The Children’s War by Juliet Gardiner





I found this book totally fascinating, though it’s an awkward book to read in bed.  It is a heavy and wide hardback.

It is actually the official companion to the Imperial war Museum Exhibition of the same name.  There is an interesting blog post about the exhibition here

I have of course researched this era extensively but I was pleased to be reminded of some things I’d forgotten, be assured about some things that I still know and even to find out a few things I’d not known. 

This isn’t a scholarly work but I did buy the book because another academic mentioned it. It is however extremely well researched and gives a lot of factual information.  There are masses of illustrations and also photographs taken at the time. Many of the illustrations are adverts and posters.  When I used the facsimile War Papers for my research I found the advertisements very informative.  They gave much insight as to what life was like back then. The same was true for the illustrations here. 

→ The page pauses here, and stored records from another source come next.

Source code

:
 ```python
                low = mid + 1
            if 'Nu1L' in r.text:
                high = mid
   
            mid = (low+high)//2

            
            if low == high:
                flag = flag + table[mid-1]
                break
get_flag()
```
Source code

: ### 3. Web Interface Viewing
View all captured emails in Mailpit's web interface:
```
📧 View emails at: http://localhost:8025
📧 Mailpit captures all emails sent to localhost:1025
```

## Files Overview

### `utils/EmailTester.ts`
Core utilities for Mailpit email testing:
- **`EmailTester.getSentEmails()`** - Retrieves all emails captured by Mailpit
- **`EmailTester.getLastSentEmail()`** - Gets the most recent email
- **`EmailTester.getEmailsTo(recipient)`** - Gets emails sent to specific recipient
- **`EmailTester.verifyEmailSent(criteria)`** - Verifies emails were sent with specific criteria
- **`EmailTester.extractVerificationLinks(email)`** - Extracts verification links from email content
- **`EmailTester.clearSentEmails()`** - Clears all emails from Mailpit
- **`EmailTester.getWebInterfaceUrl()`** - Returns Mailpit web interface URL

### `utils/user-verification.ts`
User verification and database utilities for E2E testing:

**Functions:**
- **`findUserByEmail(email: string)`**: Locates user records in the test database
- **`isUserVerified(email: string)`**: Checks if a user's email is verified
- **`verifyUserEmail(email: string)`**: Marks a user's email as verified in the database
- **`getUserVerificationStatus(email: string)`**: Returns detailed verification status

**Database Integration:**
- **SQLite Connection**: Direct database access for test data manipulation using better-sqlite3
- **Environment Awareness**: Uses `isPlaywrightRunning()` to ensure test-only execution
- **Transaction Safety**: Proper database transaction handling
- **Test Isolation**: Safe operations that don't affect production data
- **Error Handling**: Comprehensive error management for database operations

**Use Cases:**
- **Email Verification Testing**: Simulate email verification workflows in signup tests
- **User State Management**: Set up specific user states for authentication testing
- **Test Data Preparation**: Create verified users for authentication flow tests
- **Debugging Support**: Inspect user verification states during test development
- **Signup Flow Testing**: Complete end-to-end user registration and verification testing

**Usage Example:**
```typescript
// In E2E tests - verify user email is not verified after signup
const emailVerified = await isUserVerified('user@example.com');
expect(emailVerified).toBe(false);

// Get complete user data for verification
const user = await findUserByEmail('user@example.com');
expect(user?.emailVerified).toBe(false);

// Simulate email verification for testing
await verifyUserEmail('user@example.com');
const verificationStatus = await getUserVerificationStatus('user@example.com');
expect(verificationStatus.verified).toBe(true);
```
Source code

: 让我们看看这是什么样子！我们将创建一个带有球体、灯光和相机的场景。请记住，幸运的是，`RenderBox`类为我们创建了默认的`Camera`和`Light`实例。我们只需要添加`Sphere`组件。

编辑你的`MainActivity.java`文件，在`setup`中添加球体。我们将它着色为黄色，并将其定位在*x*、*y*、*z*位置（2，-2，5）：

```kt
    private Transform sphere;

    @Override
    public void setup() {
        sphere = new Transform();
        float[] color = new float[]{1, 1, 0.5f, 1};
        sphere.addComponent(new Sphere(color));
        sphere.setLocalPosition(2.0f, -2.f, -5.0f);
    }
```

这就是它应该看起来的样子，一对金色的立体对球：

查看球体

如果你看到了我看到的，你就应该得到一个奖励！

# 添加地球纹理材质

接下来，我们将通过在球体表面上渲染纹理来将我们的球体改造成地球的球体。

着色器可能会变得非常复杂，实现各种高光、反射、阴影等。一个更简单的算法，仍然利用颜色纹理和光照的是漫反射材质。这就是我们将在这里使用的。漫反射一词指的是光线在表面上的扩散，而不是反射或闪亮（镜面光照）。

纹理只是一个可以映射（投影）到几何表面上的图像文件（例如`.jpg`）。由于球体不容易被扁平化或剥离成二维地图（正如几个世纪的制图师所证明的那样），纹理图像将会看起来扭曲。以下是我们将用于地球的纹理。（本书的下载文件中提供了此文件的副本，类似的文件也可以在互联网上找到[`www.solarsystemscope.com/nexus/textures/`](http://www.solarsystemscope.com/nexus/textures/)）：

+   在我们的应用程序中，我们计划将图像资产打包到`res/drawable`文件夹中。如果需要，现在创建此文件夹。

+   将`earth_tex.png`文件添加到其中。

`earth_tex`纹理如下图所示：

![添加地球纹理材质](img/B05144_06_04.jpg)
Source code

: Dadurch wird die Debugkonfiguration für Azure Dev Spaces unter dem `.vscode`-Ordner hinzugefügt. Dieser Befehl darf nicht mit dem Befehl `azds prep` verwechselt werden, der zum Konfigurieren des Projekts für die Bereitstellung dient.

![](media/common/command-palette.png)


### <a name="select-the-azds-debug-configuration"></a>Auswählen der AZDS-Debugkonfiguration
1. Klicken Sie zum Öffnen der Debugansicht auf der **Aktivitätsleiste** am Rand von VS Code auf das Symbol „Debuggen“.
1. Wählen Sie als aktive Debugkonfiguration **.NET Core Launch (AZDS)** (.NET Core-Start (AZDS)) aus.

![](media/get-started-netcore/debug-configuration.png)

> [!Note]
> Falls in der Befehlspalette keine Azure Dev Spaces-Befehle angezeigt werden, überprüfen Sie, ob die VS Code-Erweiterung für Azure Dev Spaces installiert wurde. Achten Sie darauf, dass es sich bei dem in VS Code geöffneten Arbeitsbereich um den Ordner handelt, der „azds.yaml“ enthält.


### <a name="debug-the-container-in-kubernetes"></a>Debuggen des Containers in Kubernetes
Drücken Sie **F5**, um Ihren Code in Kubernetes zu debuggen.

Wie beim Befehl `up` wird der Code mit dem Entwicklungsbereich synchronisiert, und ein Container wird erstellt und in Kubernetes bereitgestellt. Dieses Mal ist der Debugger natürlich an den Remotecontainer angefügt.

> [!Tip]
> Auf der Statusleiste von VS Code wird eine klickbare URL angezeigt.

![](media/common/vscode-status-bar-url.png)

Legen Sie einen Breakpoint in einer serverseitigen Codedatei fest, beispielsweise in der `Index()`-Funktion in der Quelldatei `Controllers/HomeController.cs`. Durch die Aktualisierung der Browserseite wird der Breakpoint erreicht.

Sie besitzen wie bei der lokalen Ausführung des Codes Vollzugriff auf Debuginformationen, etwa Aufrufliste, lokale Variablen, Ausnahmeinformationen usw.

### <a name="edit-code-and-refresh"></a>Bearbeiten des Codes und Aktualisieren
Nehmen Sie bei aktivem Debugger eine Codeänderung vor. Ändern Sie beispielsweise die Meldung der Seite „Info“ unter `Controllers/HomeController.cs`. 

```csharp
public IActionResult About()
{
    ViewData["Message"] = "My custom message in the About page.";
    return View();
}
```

The other academic who recommended the book did say that many of the first hand accounts were less reliable as the story-tellers had had too much time to rationalise their experience.   Yes I’ll admit that is normally the case but I actually found it less so here.  The first-hand accounts and the realia gave very similar information. 

Very interesting was a discussion about the General Election just after the war when Churchill was ousted in favour of a Labour government. The Beveridge report in 1942 had promised ‘security to all “from the cradle to the grave” from the ravages of sickness or unemployment’ (200). There was an attack on ‘Want, Disease, Ignorance, Squalor and Idleness’ (201).

This is a book I shall dip into time and time again. An absorbing and very easy read.